Now what about the "Tang" issue?
--Cindy
My belief (without benefit of ANY recent research) is that TANG was allowed to say NASA included it with food rations but paid nothing to NASA specifically for marketing rights.
Even if we agree to allow NASA to market =HOW= that is done remains a huge issue.
Selling non-exclusive media rights for the next lunar landing would probably raise the most money with the least amount of fuss. If a network wants access to NASA video and audio feed they pay a pro-rated share of a predetermined fixed fee.
No limit on the number of networks which can sign up and carry the broadcast, but if a network does not pay its pro-rata share then it cannot broadcast the video/audio.
= = =
Set a number at say $8 billion dollars for "return to the Moon" - - which would include plenty of media content before and after the actual mission itself. If FOX, CNN, NBC, CBS and ABC all signed up, each would pay $1.6 billion (the actual exact number tweaked by market share).

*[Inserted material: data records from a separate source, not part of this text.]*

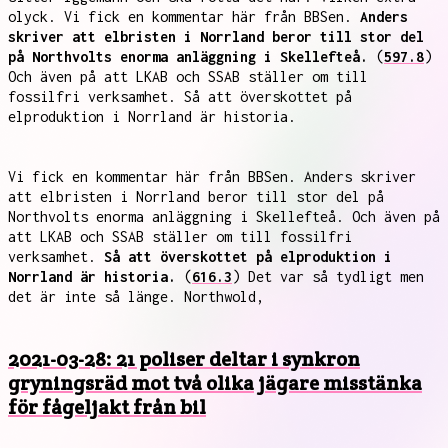
olyck. Vi fick en kommentar här från BBSen.
Anders
skriver att elbristen i Norrland beror till stor del
på Northvolts enorma anläggning i Skellefteå.
(
597.8
)
Och även på att LKAB och SSAB ställer om till
fossilfri verksamhet. Så att överskottet på
elproduktion i Norrland är historia.
Vi fick en kommentar här från BBSen. Anders skriver
att elbristen i Norrland beror till stor del på
Northvolts enorma anläggning i Skellefteå. Och även på
att LKAB och SSAB ställer om till fossilfri
verksamhet.
Så att överskottet på elproduktion i
Norrland är historia.
(
616.3
) Det var så tydligt men
det är inte så länge. Northwold,
2021-03-28: 21 poliser deltar i synkron
gryningsräd mot två olika jägare misstänka
för fågeljakt från bil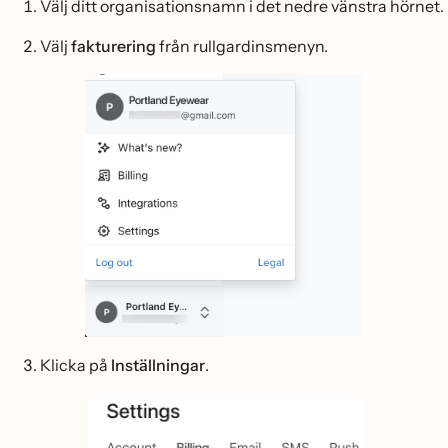
Välj ditt organisationsnamn i det nedre vänstra hörnet.
Välj
fakturering
från rullgardinsmenyn.
Klicka på
Inställningar
.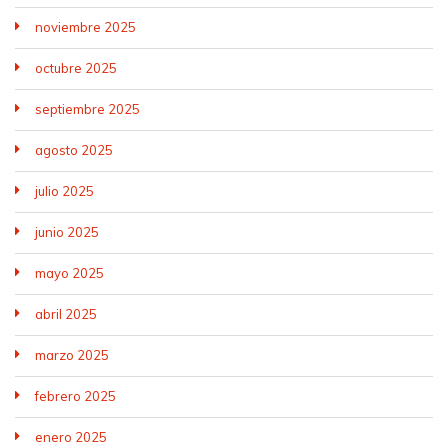
noviembre 2025
octubre 2025
septiembre 2025
agosto 2025
julio 2025
junio 2025
mayo 2025
abril 2025
marzo 2025
febrero 2025
enero 2025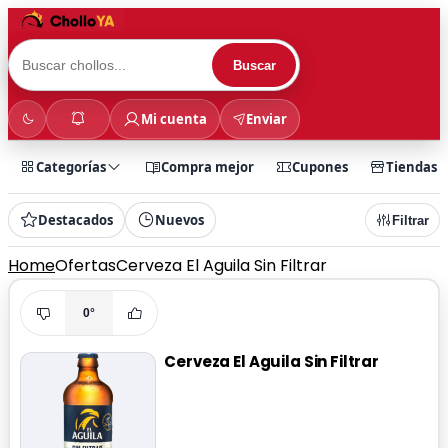
Buscar
Mi cuenta
Enviar
Categorías
Compra mejor
Cupones
Tiendas
Destacados
Nuevos
Filtrar
Home
Ofertas
Cerveza El Aguila Sin Filtrar
0°
Cerveza El Aguila Sin Filtrar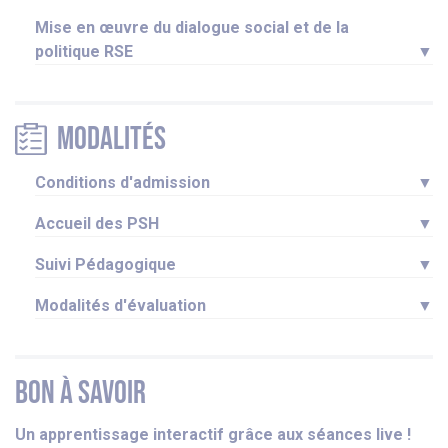
Mise en œuvre du dialogue social et de la
politique RSE
▼
Modalités
Conditions d'admission
▼
Accueil des PSH
▼
Suivi Pédagogique
▼
Modalités d'évaluation
▼
Bon à savoir
Un apprentissage interactif grâce aux séances live !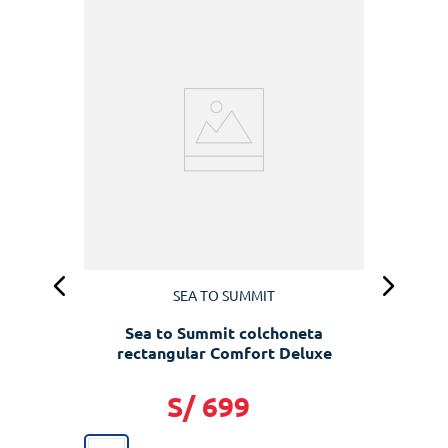
C
SEA TO SUMMIT
Sea to Summit colchoneta
rectangular Comfort Deluxe
S/
699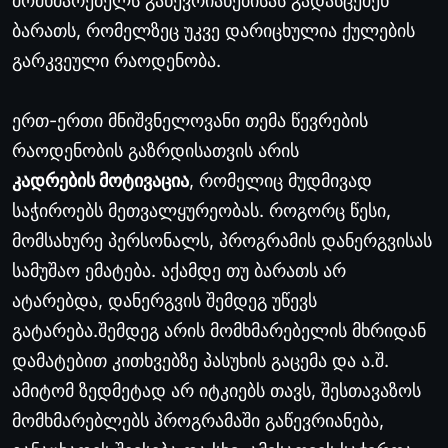
მომხმარებელს გაწევრიანებისას გადასცემენ
ბარათს, რომელზეც უკვე დარიცხულია ქულების
გარკვეული რაოდენობა.
ერთ-ერთი მნიშვნელოვანი თემა წევრების
რაოდენობის გაზრდისათვის არის
კადრების მოტივაცია
, რომელიც მუდმივად
საჭიროებს მეთვალყურეობას. როგორც წესი,
მომსახურე პერსონალს, პროგრამის დანერგვისას
სამუშაო ემატება. აქამდე თუ ბარათს არ
ატარებდა, დანერგვის შემდეგ უწევს
გატარება.შემდეგ არის მომხმარებელის მხრიდან
დამატებით კითხვებზე პასუხის გაცემა და ა.შ.
ამიტომ ზედმეტად არ იტკიებს თავს, შესთავაზოს
მომხმარებლებს პროგრამაში გაწევრიანება,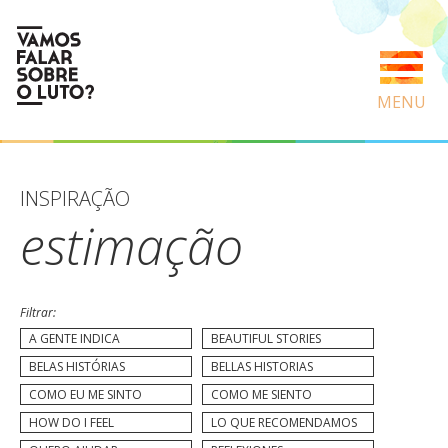
MENU
INSPIRAÇÃO
estimação
Filtrar:
A GENTE INDICA
BEAUTIFUL STORIES
BELAS HISTÓRIAS
BELLAS HISTORIAS
COMO EU ME SINTO
COMO ME SIENTO
HOW DO I FEEL
LO QUE RECOMENDAMOS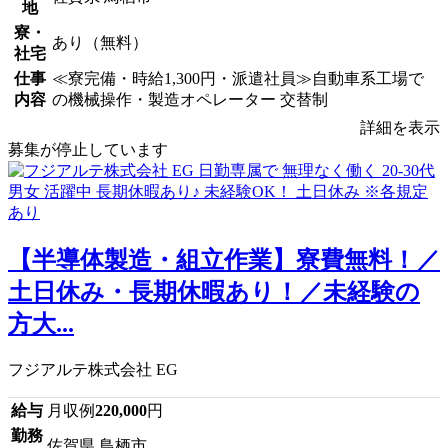
地
寮・
あり（無料）
社宅
仕事
≪寮完備・時給1,300円・派遣社員≫自動車系工場で
内容
の機械操作・製造オペレーター 交替制
詳細を表示
募集が停止しています
【半導体製造・組立作業】寮費無料！／
土日休み・長期休暇あり！／未経験の
方大...
フジアルテ株式会社 EG
給与
月収例
220,000
円
勤務
佐賀県 鳥栖市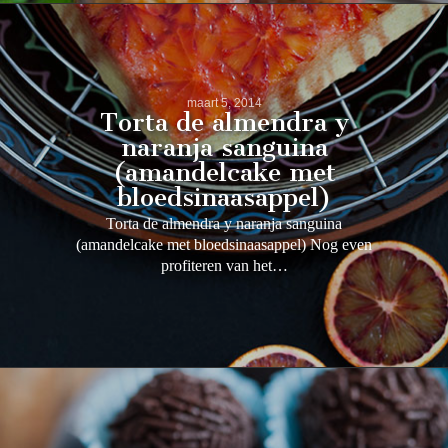
maart 5, 2014
Torta de almendra y
naranja sanguina
(amandelcake met
bloedsinaasappel)
Torta de almendra y naranja sanguina
(amandelcake met bloedsinaasappel) Nog even
profiteren van het…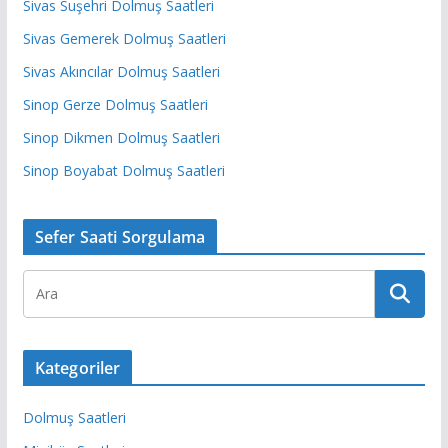
Sivas Suşehri Dolmuş Saatleri
Sivas Gemerek Dolmuş Saatleri
Sivas Akıncılar Dolmuş Saatleri
Sinop Gerze Dolmuş Saatleri
Sinop Dikmen Dolmuş Saatleri
Sinop Boyabat Dolmuş Saatleri
Sefer Saati Sorgulama
Kategoriler
Dolmuş Saatleri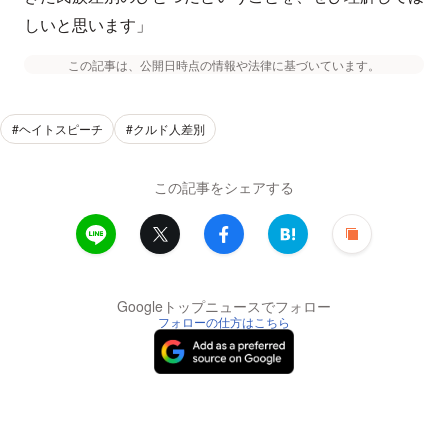
しいと思います」
この記事は、公開日時点の情報や法律に基づいています。
#ヘイトスピーチ
#クルド人差別
この記事をシェアする
Googleトップニュースでフォロー
フォローの仕方はこちら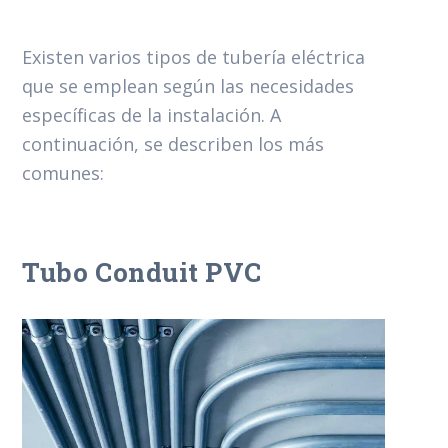
Existen varios tipos de tubería eléctrica
que se emplean según las necesidades
específicas de la instalación. A
continuación, se describen los más
comunes:
Tubo Conduit PVC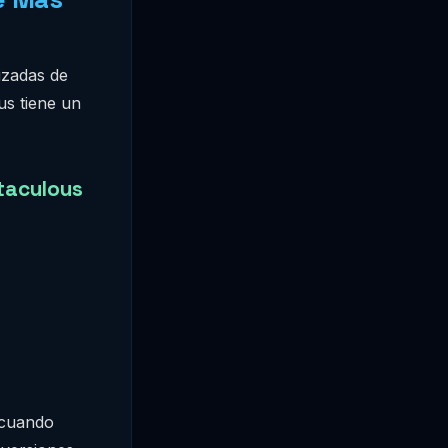
izadas de
us tiene un
taculous
 cuando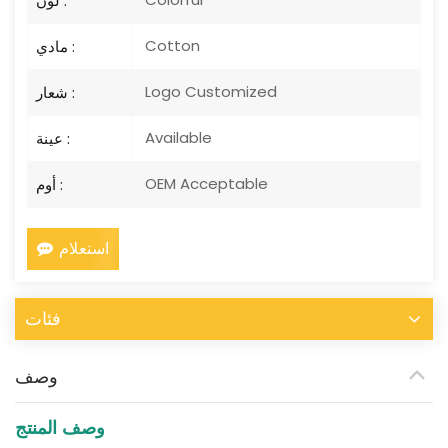
لون :
Cotton
مادي :
Logo Customized
شعار :
Available
عينة :
OEM Acceptable
أوم :
استعلام
فئات
وصف
وصف المنتج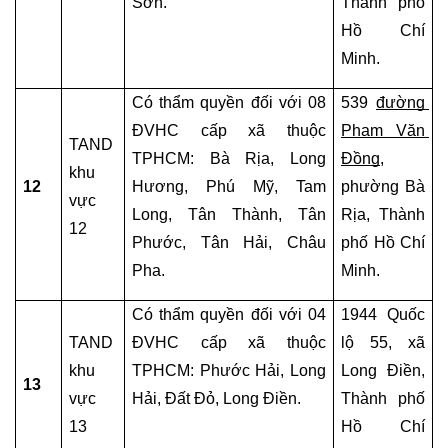
Sơn.
Thành phố 
ĐÀI
Hồ Chí 
TƯ
Minh.
VẤN
LUẬT
Có thẩm quyền đối với 08 
539 
đường 
HÔN
NHÂN
ĐVHC cấp xã thuộc 
Phạm Văn 
TAND 
GIA
TPHCM: Bà Rịa, Long 
Đồng
, 
ĐÌNH
khu 
12
Hương, Phú Mỹ, Tam 
phường Bà 
0909
vực 
Long, Tân Thành, Tân 
Rịa, Thành 
160684
12
Phước, Tân Hải, Châu 
phố Hồ Chí 
TỔNG
Pha.
Minh.
ĐÀI
TƯ
Có thẩm quyền đối với 04 
1944 Quốc 
VẤN
TAND 
ĐVHC cấp xã thuộc 
lộ 55, xã 
LUẬT
khu 
TPHCM: Phước Hải, Long 
Long Điền, 
DOANH
13
vực 
Hải, Đất Đỏ, Long Điền.
Thành phố 
NGHIỆP
0978845617
13
Hồ Chí 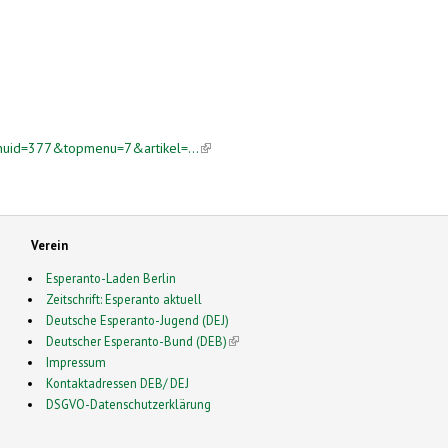
enuid=377&topmenu=7&artikel=...
(link is external)
Verein
Esperanto-Laden Berlin
Zeitschrift: Esperanto aktuell
Deutsche Esperanto-Jugend (DEJ)
Deutscher Esperanto-Bund (DEB)
(link is external)
Impressum
Kontaktadressen DEB/ DEJ
DSGVO-Datenschutzerklärung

If CNN opted out (for example) then it would be $2 billion each but CNN would be blacked out of the media feeds. FOX, of course would trumpet how "un-patriotic" CNN was being by not joining in.
This gives NASA another $8 billion for its missions.
Edited By BWhite on 1112980044
If various members desire to engage in legitimate discussion on how to stop smoking, let me know, I will consult with my co-pro-consul Cobra and such discussion will almost certainly be permitted.
Spam will be obliterated, or mocked. Without mercy.